Right now... their databases are stuffed with junk.  Of course, when you do that to engines, they fight back with vigor.  And I every confidence they will fight back and win, although this fight is far softer, far more amorphous, than they've ever faced. One little indicator...

For years, our adsense.sitesell.com had the top spot if you looked up "adsense" at Google (after the Google sites and Google blogs themselves, of course).  We did NOT optimize for it.  It just happened because the content is great and there are lots of links to it, etc., etc.  But now, a page from technorati has slipped ahead of us.  Fair enough.  Technorati is terrific.  But here's what struck me.  That page has an ad for...

"Download Adsense Ready Web Sites Over 150 content-rich web sites" Take a look where it goes... adsenseready.com. These folks sell stuff that others "customize."  Basically, the Web is being blanketed in "customized content crap" (if these people even take the time to customize).

The core drivers have reversed.  Instead of monetizing a GREAT site, AdSense drives the creation of CRAP sites.
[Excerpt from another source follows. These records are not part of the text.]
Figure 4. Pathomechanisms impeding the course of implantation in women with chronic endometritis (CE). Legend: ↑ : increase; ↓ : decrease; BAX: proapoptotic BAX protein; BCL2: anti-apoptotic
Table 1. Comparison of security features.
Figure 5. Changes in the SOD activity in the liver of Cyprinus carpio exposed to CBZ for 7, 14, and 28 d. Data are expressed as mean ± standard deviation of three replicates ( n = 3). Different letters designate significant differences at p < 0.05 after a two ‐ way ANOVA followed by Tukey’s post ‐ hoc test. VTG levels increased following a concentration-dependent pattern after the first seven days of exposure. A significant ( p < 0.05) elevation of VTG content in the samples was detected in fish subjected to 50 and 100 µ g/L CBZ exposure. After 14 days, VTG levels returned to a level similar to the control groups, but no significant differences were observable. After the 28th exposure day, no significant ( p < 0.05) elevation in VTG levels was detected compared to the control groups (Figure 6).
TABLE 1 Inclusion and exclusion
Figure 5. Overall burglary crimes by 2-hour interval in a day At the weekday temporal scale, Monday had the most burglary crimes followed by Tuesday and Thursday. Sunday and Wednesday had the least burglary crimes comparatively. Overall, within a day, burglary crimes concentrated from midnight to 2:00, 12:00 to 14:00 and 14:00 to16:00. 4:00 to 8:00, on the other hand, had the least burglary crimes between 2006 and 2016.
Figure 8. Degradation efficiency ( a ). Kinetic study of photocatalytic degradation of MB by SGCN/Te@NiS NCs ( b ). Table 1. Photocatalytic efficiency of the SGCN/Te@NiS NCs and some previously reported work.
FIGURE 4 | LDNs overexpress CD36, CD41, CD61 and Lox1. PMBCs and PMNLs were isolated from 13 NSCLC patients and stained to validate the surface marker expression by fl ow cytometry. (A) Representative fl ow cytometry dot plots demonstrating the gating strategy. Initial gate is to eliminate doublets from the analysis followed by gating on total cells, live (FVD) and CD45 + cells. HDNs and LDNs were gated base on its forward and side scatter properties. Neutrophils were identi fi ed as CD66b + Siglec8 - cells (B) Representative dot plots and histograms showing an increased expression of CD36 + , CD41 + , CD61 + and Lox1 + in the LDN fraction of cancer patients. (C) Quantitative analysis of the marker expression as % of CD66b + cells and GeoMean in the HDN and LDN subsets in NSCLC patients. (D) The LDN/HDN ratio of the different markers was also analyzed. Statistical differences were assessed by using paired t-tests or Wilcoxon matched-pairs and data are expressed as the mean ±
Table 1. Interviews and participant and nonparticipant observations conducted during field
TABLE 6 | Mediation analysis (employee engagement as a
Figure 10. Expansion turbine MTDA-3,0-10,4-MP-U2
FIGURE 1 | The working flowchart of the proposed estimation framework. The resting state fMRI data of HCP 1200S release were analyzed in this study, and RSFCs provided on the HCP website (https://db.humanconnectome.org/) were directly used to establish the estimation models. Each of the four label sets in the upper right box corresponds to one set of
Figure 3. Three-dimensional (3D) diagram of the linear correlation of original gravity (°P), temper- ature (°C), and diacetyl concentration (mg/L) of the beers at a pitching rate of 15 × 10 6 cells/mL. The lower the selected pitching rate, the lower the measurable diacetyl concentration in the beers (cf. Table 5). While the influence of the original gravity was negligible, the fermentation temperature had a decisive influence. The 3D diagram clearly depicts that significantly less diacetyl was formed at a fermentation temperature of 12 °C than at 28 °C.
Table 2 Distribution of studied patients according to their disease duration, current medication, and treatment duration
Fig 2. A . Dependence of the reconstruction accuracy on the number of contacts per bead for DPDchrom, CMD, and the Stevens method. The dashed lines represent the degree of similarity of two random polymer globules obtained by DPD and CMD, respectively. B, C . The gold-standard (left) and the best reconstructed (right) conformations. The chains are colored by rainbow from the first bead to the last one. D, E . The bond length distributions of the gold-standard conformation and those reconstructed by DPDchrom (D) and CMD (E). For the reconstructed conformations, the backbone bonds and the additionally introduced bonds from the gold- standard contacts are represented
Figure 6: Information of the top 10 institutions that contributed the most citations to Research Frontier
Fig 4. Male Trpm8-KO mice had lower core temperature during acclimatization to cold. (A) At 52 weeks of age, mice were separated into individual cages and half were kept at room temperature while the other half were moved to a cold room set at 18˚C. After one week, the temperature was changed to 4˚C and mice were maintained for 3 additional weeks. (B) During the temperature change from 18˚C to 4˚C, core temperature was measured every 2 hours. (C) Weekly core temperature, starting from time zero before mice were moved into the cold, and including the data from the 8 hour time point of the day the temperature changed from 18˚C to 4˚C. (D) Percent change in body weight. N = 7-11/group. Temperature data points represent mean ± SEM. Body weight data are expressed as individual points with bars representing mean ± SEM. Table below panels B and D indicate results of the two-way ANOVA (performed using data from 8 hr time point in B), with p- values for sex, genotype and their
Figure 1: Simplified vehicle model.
The solution?  Google hates to throw humans at problems.  I admire them because they will take the hit while figuring out how to solve a problem for the long-term, through technology.  But however they do it... They must figure a better way to score sites.  They must not let bad sites into AdSense.  And they must drop bad sites from their program, WITHOUT dropping good ones.  Not easy. Bad people, the equivalent of con artists offline simply bang out tons of pre-written, low-value info, copying or slightly modifying open-source stuff, or buying "ready-made" stuff.  But it doesn't matter if a human touches it. Trash is trash. Human visitors recognize it. And Google is learning to take it out to the curb. The tide will indeed turn.  The lazy and the dishonest jump upon ANYTHING that is easy and cheap and that brings short-term money.

But... Human surfers get frustrated and turned off when searches direct them to sites that offer no value and do not address their needs, do not provide the solutions they are looking for. Google, or any other SE, cannot afford their surfers to be unhappy. If you threaten the integrity of Google, do not expect them to sit still.

Google tracks human satisfaction nowadays.  The days of on-page relevance are long put to bed.  That's just the ante now.  The key? Google tracks hundreds of off-page criteria that give them a good estimate of what humans think.  These canNOT be Search Engine Optimized (SEO'd)...

All the best,

Ken Evoy
sitesell.com


Comments (1)add comment

Anthony Bradley said:

  Writing this 18 months later I still see MFA sites around so not much has been done, although I hear that Google is cracking down on them at long last. We shall see. One thing is for sure whatever money has been made by these sites has also benefited Google as well, but not the poor advertisers who are paying for clicks from the people who are exiting these sites by the nearest exit.